Learned hierarchical encoder dispatching over modalities.

Parameters#

embedding_dim:: Size of the final joint observation embedding.
spectrum_embedding_dim:: Intermediate embedding size used by the spectral sub-encoder.
photometry_embedding_dim:: Intermediate embedding size used by the photometry sub-encoder.
hidden_dim:: Hidden width shared across the component encoders and aggregator.
key:: Optional JAX random key used to initialize all submodules.

Notes#

Spectrum and photometry blocks are handled by dedicated sub-encoders and then merged with a permutation-invariant aggregator. Unsupported modalities currently fall back to resized raw-value vectors.

spectrum_encoder: equinox.Module#

photometry_encoder: PhotometryPointEncoder#

aggregator: DatasetSetAggregator#

embedding_dim: int#

_encode_block(block: petitRADTRANS.sbi.observation.ObservationBlock) → jax.numpy.ndarray#

Encode one observation block with modality-aware dispatch.

Parameters#

block:: Observation block to encode.

Returns#

jnp.ndarray: Fixed-width embedding for the supplied block.
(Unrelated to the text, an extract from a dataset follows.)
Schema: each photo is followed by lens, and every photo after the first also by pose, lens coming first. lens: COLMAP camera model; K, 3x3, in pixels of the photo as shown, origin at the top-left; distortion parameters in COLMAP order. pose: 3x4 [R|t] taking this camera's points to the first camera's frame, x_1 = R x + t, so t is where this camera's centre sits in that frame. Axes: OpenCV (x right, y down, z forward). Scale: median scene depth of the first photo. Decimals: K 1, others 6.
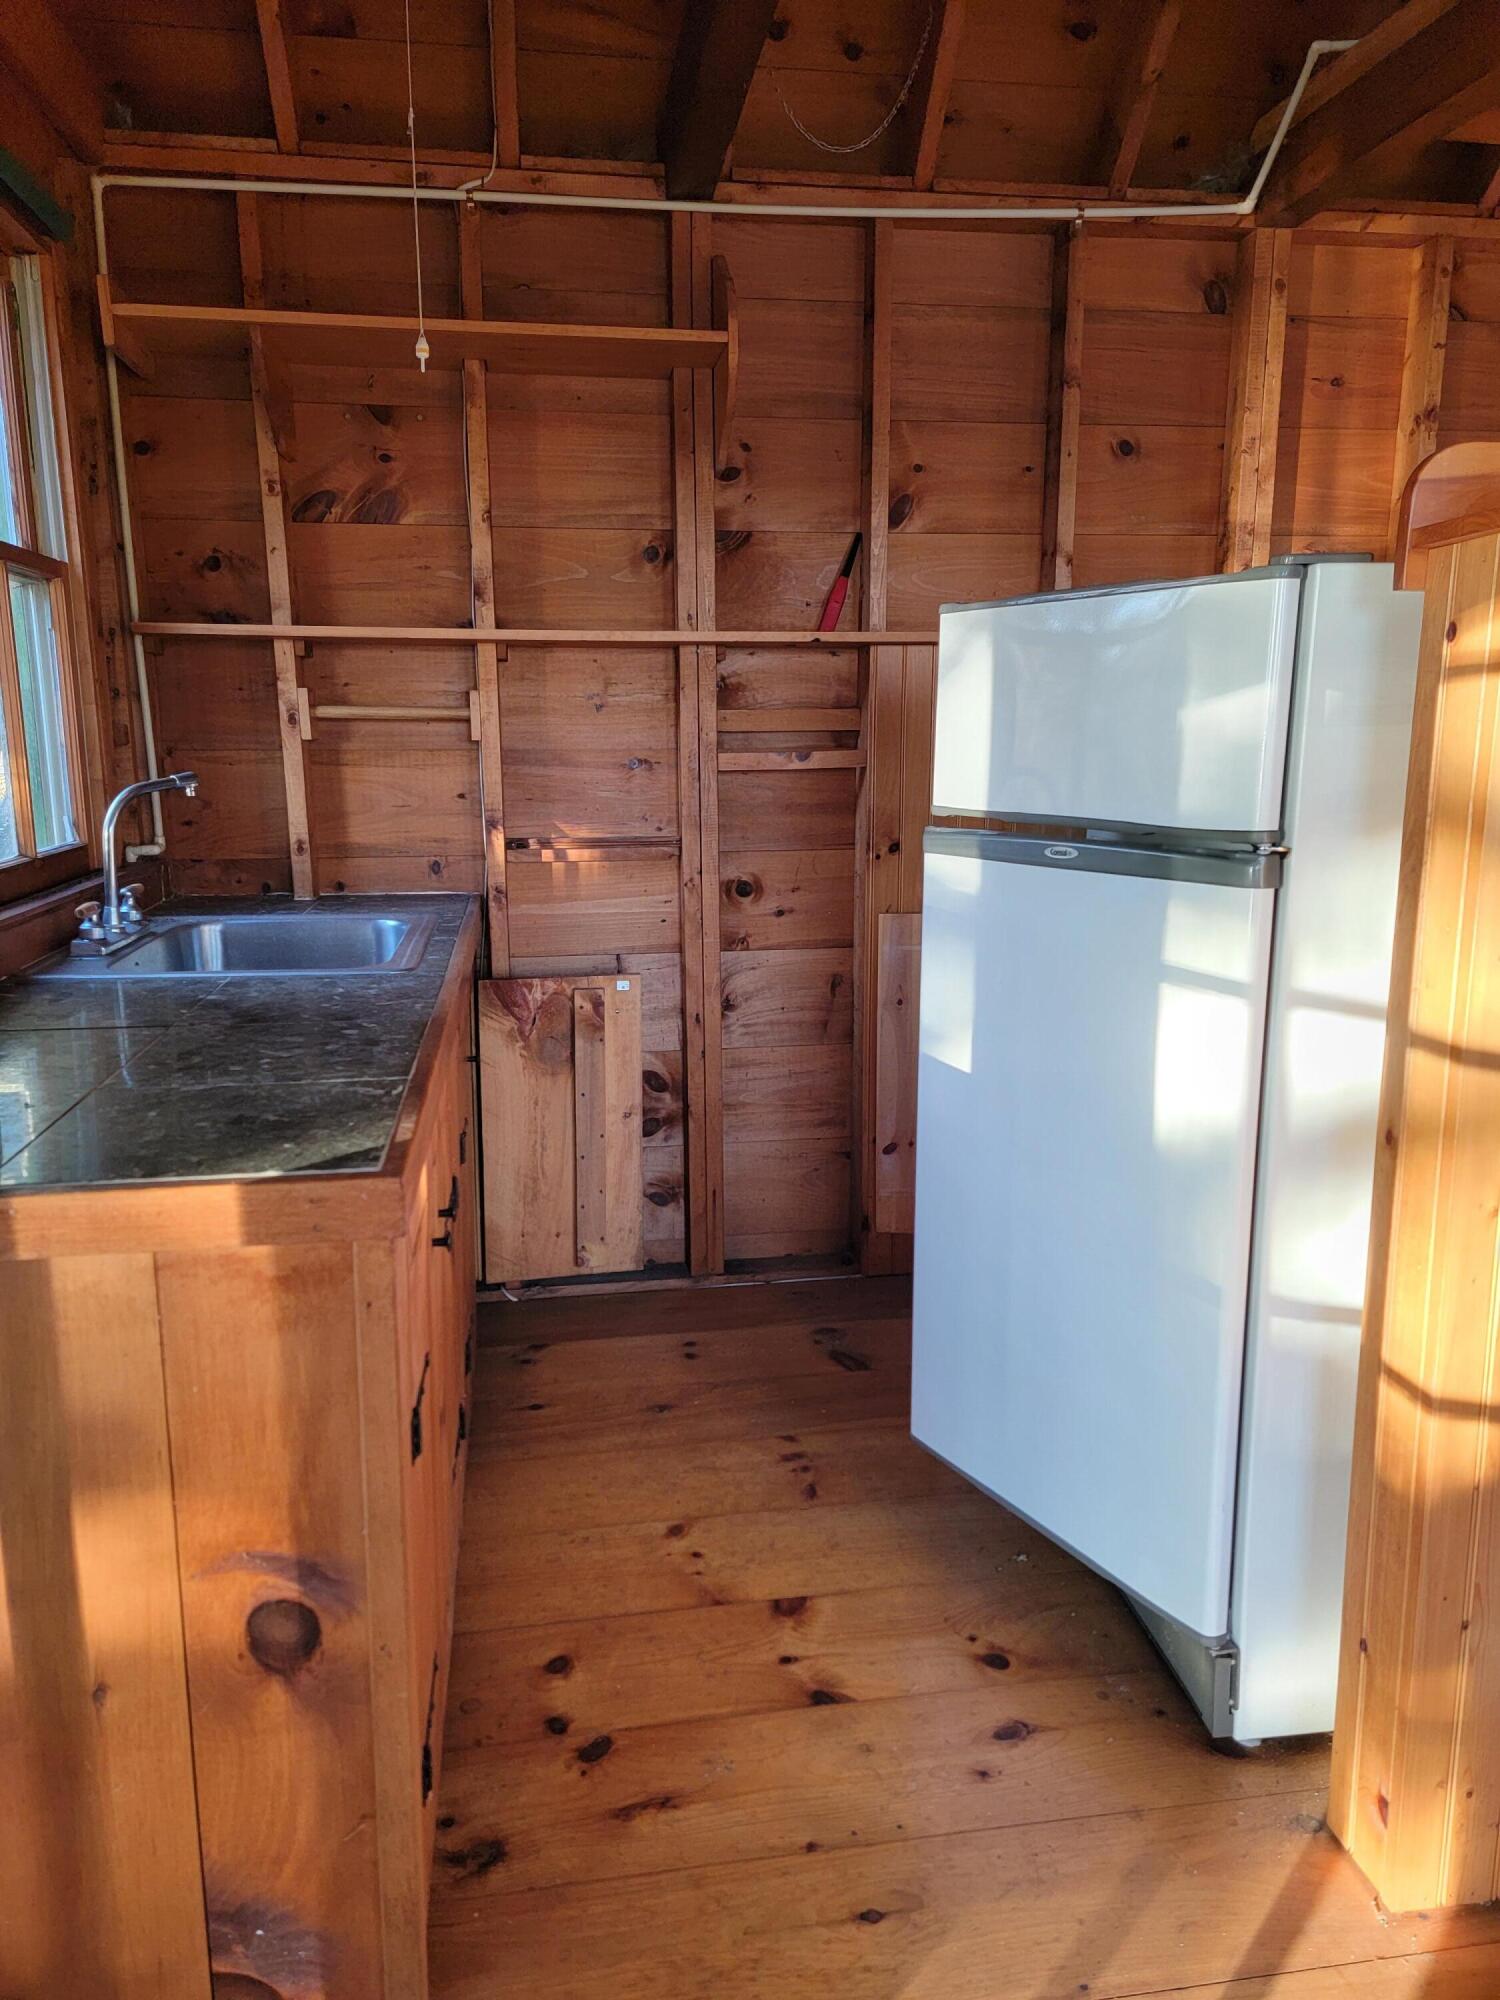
lens RADIAL K [[1383.3, 0, 713.9], [0, 1383.3, 1016.6], [0, 0, 1]] dist [0.082835, -0.066651]
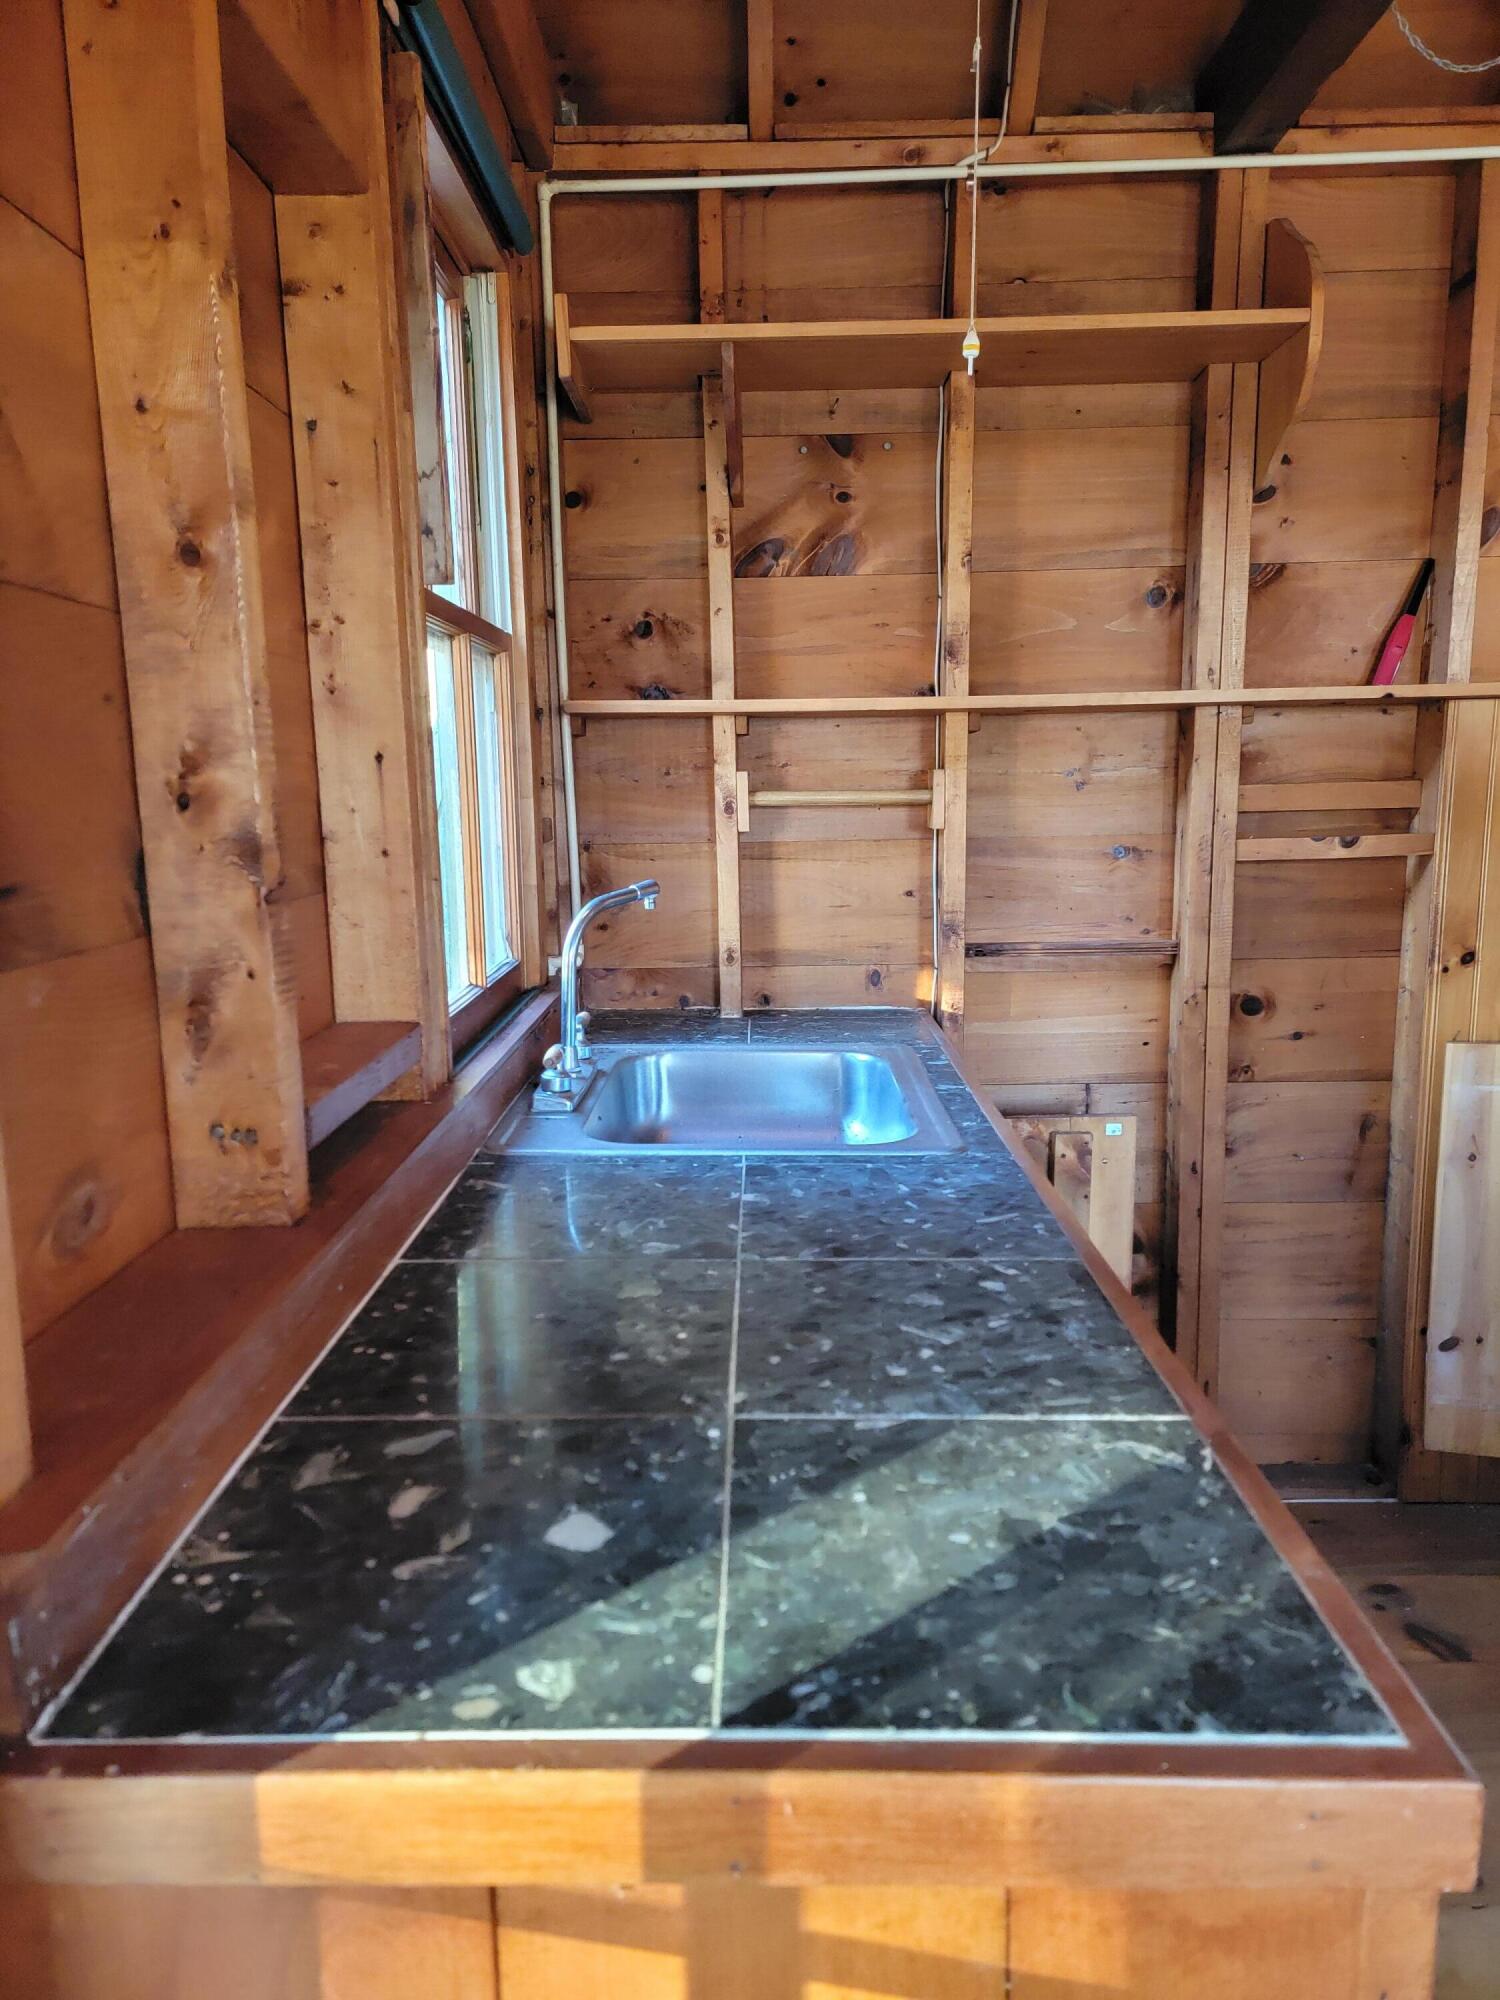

encode(blocks: list[petitRADTRANS.sbi.observation.ObservationBlock]) → petitRADTRANS.sbi.observation.EncodedObservation#

Encode one structured observation made of multiple blocks.

Parameters#

blocks:: Observation blocks associated with one target system.

Returns#

EncodedObservation: Aggregated embedding and light metadata describing the block set.

encode_stacked_batch(blocks_batch: list[list[petitRADTRANS.sbi.observation.ObservationBlock]]) → jax.numpy.ndarray#

Encode a batch of identically-structured observations using vmap.

All observations must share the same block structure (same number of blocks, same array shapes per block). This is always the case for SBI tasks where every observation is produced by the same forward model.

Parameters#

blocks_batch:: Outer list indexes samples; inner list holds the per-block observation data for one sample.

Returns#

jnp.ndarray: Float32 array of shape (n_samples, embedding_dim).

encode_from_prestacked(obs: Any) → jax.numpy.ndarray#

Encode a batch of observations from pre-stacked arrays.

Accepts a PreStackedObservations instance whose array fields have already been extracted from ObservationBlock objects outside the JAX JIT boundary. Only the vmapped XLA computation runs here, enabling the training step to be compiled once and reused across all batches.

Parameters#

obs:: Pre-stacked observation container with stacked_blocks (one (values, uncertainties, coordinates, mask, log_scale, absolute_values) tuple per block, each of shape (batch_size, n_wl) except the scalar log_scale arrays) and modalities (static tuple of modality value strings).

Returns#

jnp.ndarray: Float32 array of shape (batch_size, embedding_dim).